• [DATASET ENTRIES]
▼▼▼

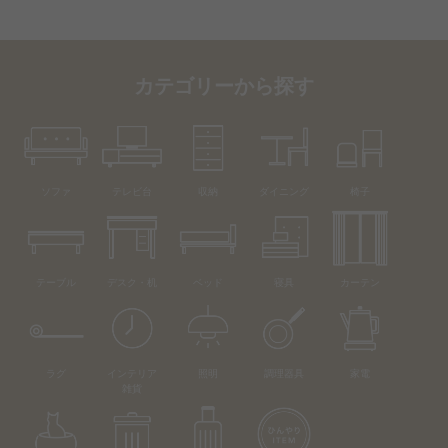
カテゴリーから探す
ソファ
テレビ台
収納
ダイニング
椅子
テーブル
デスク・机
ベッド
寝具
カーテン
ラグ
インテリア
照明
調理器具
家電
雑貨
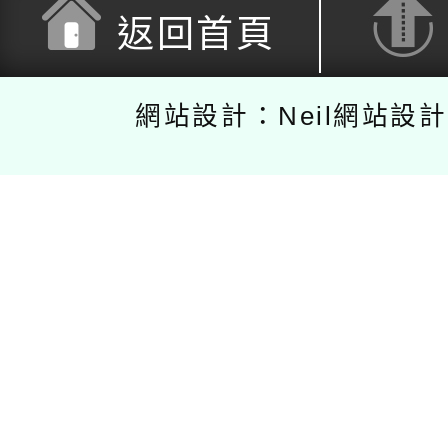
返回首頁
網站設計：Neil網站設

▲▲▲

• [THE TASK]
Drop the pictures and reproduce the rest of the data exactly.

• [ANSWER]
カテゴリーから探す
ソファ
テレビ台
収納
ダイニング
椅子
テーブル
デスク・机
ベッド
寝具
カーテン
ラグ
インテリア
照明
調理器具
家電
雑貨
返回首頁
網站設計：Neil網站設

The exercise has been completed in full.